Volunteers Gearing Up for Dune Grass Planting in Harvey Cedars

Sep 21, 2016
File Photo by: Jack Reynolds

A Harvey Cedars resident is leading a dune grass planting effort early next month as part of a corporation’s commitment to community activities.

Michael Fath said he recruited a group of volunteers from Sanofi Genzyme, a Bridgewater-based pharmaceutical company where he is a clinical science associate. Fath said the planting will take place Tuesday, Oct. 11, from 8 a.m. to noon along the beaches between 78th and 80th streets. 

“My parents have owned a home in Harvey Cedars for nearly 50 years,” said Fath. “I wanted to do something to help the town, and I thought doing dune grass planting would be good to do because we have to keep our dunes strong.”  

Fath said the volunteers will work with the Harvey Cedars Public Works Department, which will supply dowels and other materials.

Diana Stott, public works secretary, said the dune grass is given to the borough at no charge through the county.

“They usually arrive on the Friday before Columbus Day,” she said. 

Borough Clerk Daina Dale said the county package normally consists of 2,500 plants.

“The borough will give the dune grass to volunteer groups on a first-come, first-serve basis,” she said. “Very often, we’ve had Boy Scout and Girl Scout troops do the planting. If we have any grass left over after the volunteer groups do the planting, individuals are welcome to stop by and pick some up.” 

Last fall, Ocean County distributed 220,000 plants to Long Beach Island. Because dune grass is a cool season plant, the best planting times are in October through early winter. 

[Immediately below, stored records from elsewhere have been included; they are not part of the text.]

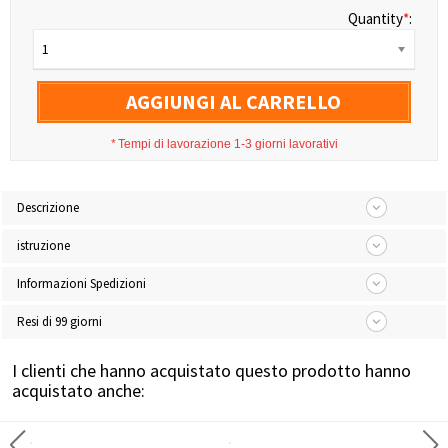
Quantity
*
:
1
AGGIUNGI AL CARRELLO
*
Tempi di lavorazione 1-3 giorni lavorativi
Descrizione
istruzione
Informazioni Spedizioni
Resi di 99 giorni
I clienti che hanno acquistato questo prodotto hanno
acquistato anche: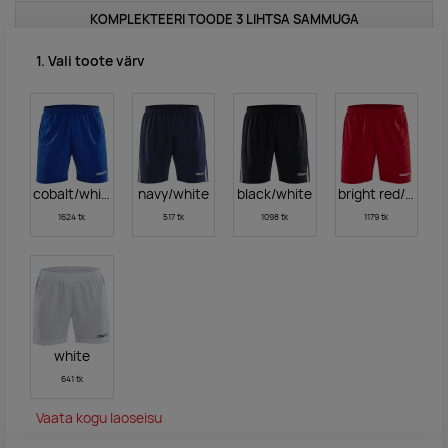
KOMPLEKTEERI TOODE 3 LIHTSA SAMMUGA
1. Vali toote värv
cobalt/white
navy/white
black/white
bright red/white
1624 tk
517 tk
1098 tk
1179 tk
white
641 tk
Vaata kogu laoseisu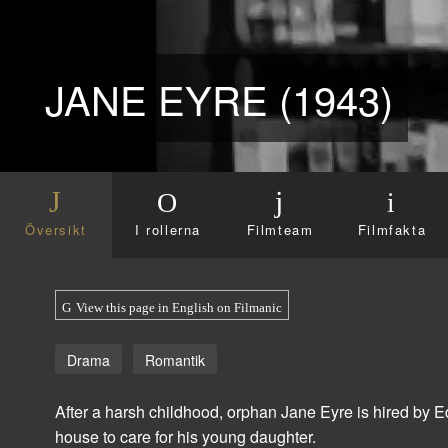
JANE EYRE (1943)
Översikt
I rollerna
Filmteam
Filmfakta
View this page in English on Filmanic
Drama
Romantik
After a harsh childhood, orphan Jane Eyre is hired by 
house to care for his young daughter.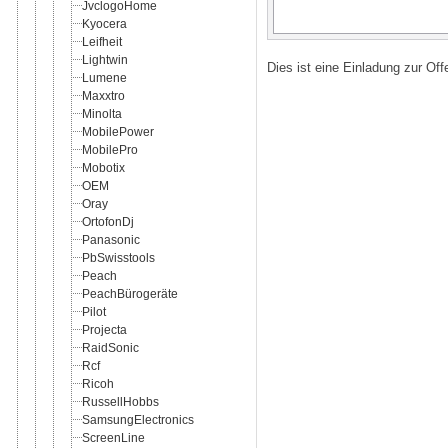
JvclogoHome
Kyocera
Leifheit
Lightwin
Dies ist eine Einladung zur Of
Lumene
Maxxtro
Minolta
MobilePower
MobilePro
Mobotix
OEM
Oray
OrtofonDj
Panasonic
PbSwisstools
Peach
PeachBürogeräte
Pilot
Projecta
RaidSonic
Rcf
Ricoh
RussellHobbs
SamsungElectronics
ScreenLine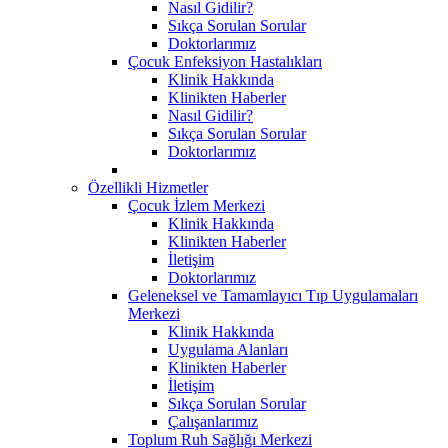
Nasıl Gidilir?
Sıkça Sorulan Sorular
Doktorlarımız
Çocuk Enfeksiyon Hastalıkları
Klinik Hakkında
Klinikten Haberler
Nasıl Gidilir?
Sıkça Sorulan Sorular
Doktorlarımız
Özellikli Hizmetler
Çocuk İzlem Merkezi
Klinik Hakkında
Klinikten Haberler
İletişim
Doktorlarımız
Geleneksel ve Tamamlayıcı Tıp Uygulamaları
Merkezi
Klinik Hakkında
Uygulama Alanları
Klinikten Haberler
İletişim
Sıkça Sorulan Sorular
Çalışanlarımız
Toplum Ruh Sağlığı Merkezi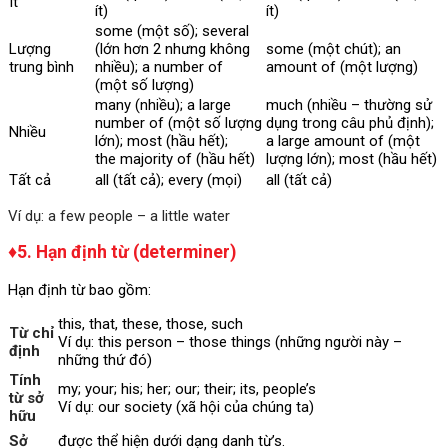
Ít
ít)
ít)
some (một số); several
Lượng
(lớn hơn 2 nhưng không
some (một chút); an
trung bình
nhiều); a number of
amount of (một lượng)
(một số lượng)
many (nhiều); a large
much (nhiều – thường sử
number of (một số lượng
dụng trong câu phủ định);
Nhiều
lớn); most (hầu hết);
a large amount of (một
the majority of (hầu hết)
lượng lớn); most (hầu hết)
Tất cả
all (tất cả); every (mọi)
all (tất cả)
Ví dụ: a few people – a little water
♦5. Hạn định từ (determiner)
Hạn định từ bao gồm:
this, that, these, those, such
Từ chỉ
Ví dụ: this person – those things (những người này –
định
những thứ đó)
Tính
my; your; his; her; our; their; its, people’s
từ sở
Ví dụ: our society (xã hội của chúng ta)
hữu
Sở
được thể hiện dưới dạng danh từ’s.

“These plants will help stabilize the beach and dune system and protect the shoreline from coastal storms,” said Freeholder Gerry P. Little. He added, “I am proud to continue this program that was started under the late James J. Mancini, who served as freeholder and the longtime mayor of Long Beach Township. Our coastline is one of our greatest assets, and the dune plantings are a natural and effective way to protect it.”  —E.E.